• SOURCE PASSAGE:
####
Disaster Recovery Part I – Organisational Aspects

In modern companies, one of the most important elements that affect their market competitiveness as well as smooth operation, is the guarantee of broadly understood business continuity. In case of IT systems and infrastructure, ensuring such continuity comes down primarily to defining and implementing disaster recovery (DR) processes. This includes developing a set of policies, processes and procedures relating to restoration and maintenance of mission-critical IT systems and infrastructure.

In other words, disaster recovery – the above-mentioned measures for restoring business continuity after a disaster or other failure – is a part of a broader concept referred to as ‘business continuity management.’ This concept covers the restoration of all areas of the organisation to working order after a sudden, unexpected enterprise-wide disaster or failure. This can be both a natural disaster, such as fire, earthquake, flood or discharge of water, as well as a major failure of mission-critical systems due to technical or human factor – either accidental or intentional.
####
• RECORDED DATA:
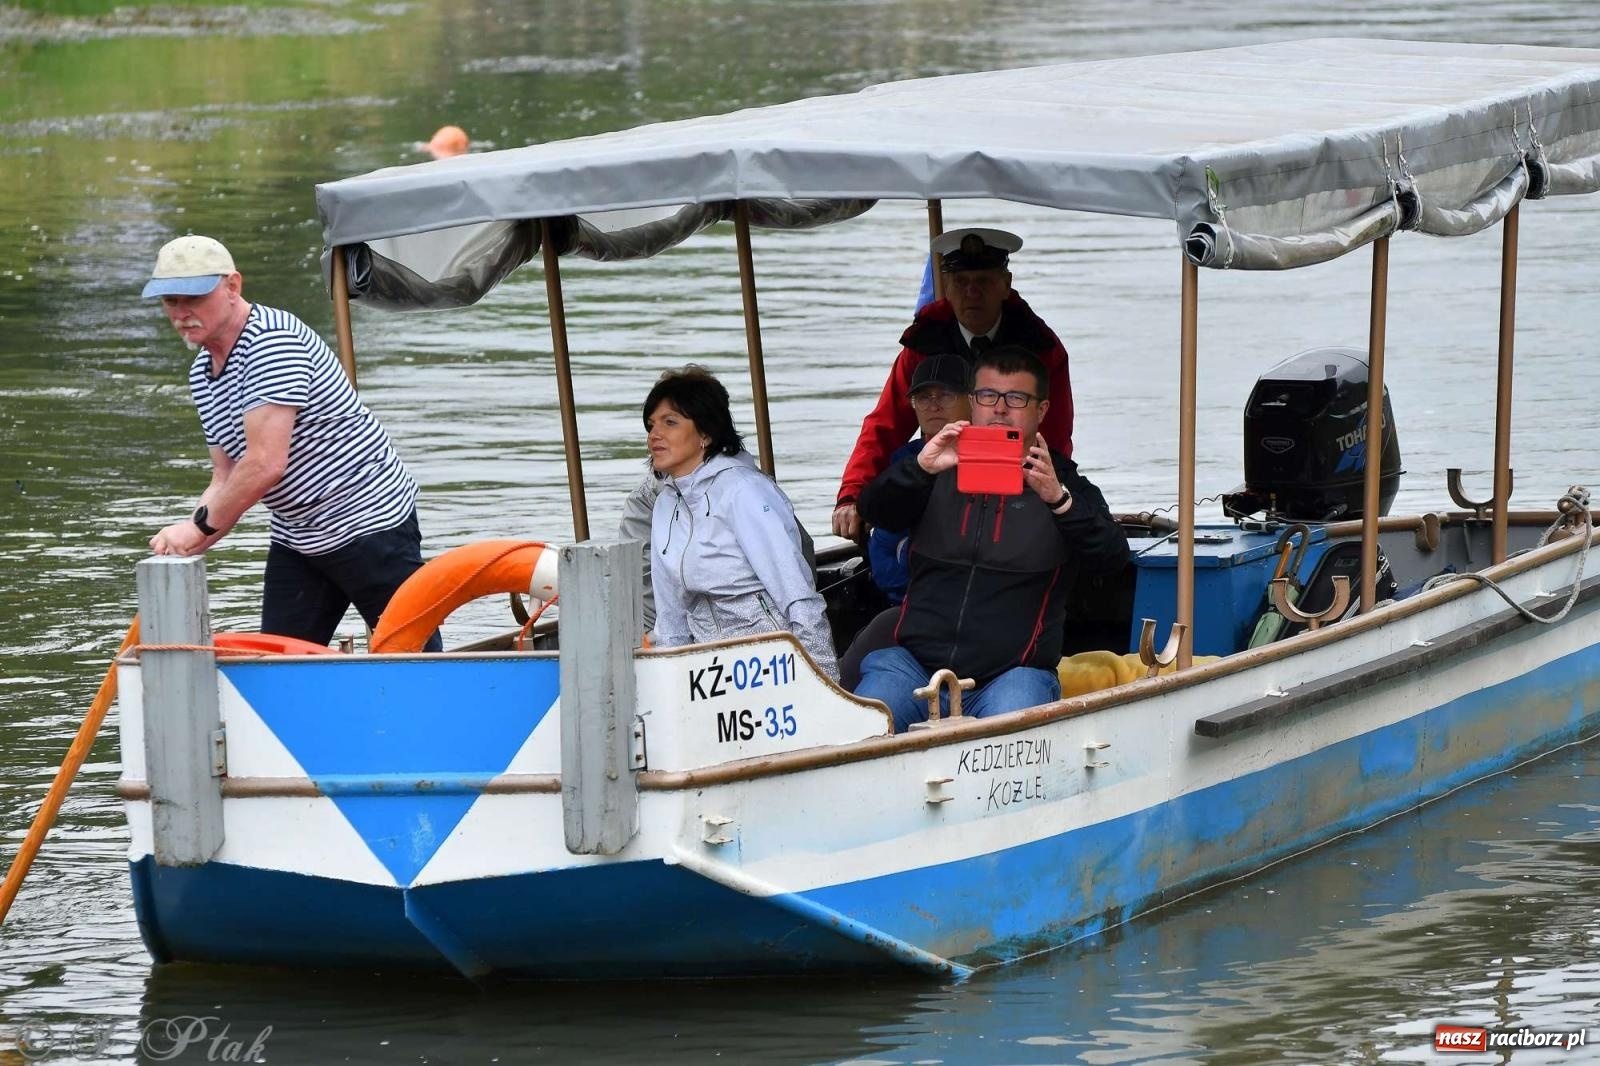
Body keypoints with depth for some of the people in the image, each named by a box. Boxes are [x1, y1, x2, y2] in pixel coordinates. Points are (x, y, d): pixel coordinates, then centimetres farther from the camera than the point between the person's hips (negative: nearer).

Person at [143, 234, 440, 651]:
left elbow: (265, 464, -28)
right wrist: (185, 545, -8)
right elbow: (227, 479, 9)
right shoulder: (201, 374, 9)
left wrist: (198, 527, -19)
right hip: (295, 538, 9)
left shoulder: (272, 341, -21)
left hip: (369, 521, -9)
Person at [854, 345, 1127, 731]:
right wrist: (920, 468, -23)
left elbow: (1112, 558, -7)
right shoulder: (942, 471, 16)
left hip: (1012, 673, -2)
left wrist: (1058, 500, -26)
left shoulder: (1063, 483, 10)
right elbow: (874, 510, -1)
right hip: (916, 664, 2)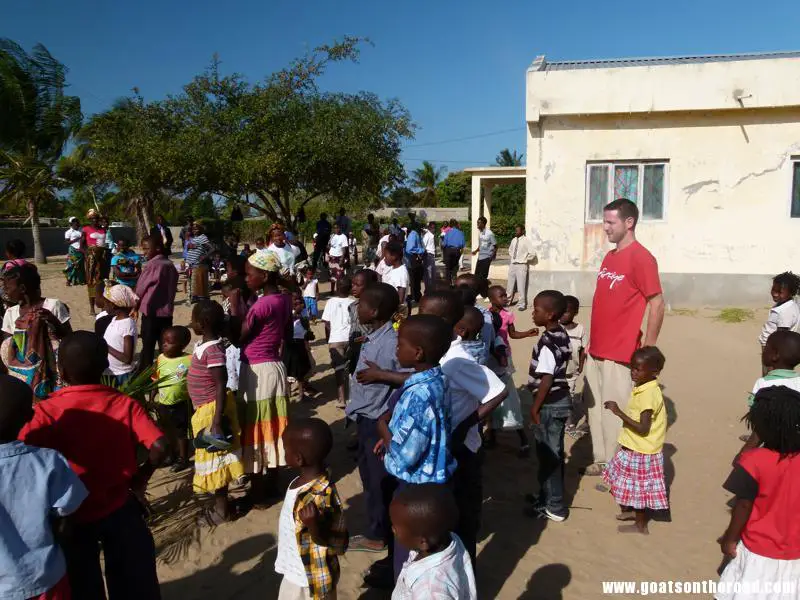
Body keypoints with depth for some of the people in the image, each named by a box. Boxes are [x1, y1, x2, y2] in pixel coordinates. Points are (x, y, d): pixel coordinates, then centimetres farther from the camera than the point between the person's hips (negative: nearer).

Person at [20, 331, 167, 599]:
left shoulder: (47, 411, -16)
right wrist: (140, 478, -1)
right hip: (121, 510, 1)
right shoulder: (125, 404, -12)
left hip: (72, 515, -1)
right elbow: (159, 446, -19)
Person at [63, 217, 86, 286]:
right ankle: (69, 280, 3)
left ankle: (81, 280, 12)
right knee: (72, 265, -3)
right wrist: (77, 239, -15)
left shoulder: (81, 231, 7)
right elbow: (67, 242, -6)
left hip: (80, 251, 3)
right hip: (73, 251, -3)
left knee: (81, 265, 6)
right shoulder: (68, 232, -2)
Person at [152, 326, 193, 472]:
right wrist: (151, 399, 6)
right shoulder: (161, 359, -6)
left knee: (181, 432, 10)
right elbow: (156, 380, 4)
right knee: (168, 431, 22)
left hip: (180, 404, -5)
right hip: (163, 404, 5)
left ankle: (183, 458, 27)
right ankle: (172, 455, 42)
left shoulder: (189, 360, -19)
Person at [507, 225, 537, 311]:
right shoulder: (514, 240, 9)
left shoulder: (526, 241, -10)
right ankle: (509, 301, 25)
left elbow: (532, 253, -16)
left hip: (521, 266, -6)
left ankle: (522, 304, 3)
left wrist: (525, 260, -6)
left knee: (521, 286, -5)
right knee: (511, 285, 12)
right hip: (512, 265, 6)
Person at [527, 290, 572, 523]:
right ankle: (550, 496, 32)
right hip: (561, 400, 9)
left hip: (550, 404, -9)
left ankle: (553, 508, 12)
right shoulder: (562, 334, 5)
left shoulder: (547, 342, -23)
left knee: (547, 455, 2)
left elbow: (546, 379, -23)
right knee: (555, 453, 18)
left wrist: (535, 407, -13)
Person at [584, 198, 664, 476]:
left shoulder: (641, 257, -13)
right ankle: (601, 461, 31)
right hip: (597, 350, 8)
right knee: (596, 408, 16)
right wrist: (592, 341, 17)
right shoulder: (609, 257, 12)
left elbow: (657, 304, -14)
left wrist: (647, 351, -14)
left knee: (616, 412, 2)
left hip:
####
• TASK LIST:
• 1. Decide whether each statement agrees with the disaster recovery passage. Answer yes or no for each, quoting the words from the passage that decide it.
(a) Disaster recovery falls within business continuity management.
(b) The policies and procedures of disaster recovery concern only systems that are not critical to the business.
(c) Failures counted as disasters include only accidental ones, not intentional ones.
• 2. List every natural disaster named in the disaster recovery passage.
The records have nothing to do with what is asked here.

• ANSWERS BELOW:
• 1.
(a) Yes: "is a part of a broader concept referred to as ‘business continuity management.’"
(b) No: "relating to restoration and maintenance of mission-critical IT systems and infrastructure."
(c) No: "either accidental or intentional."

• 2. Fire, earthquake, flood, discharge of water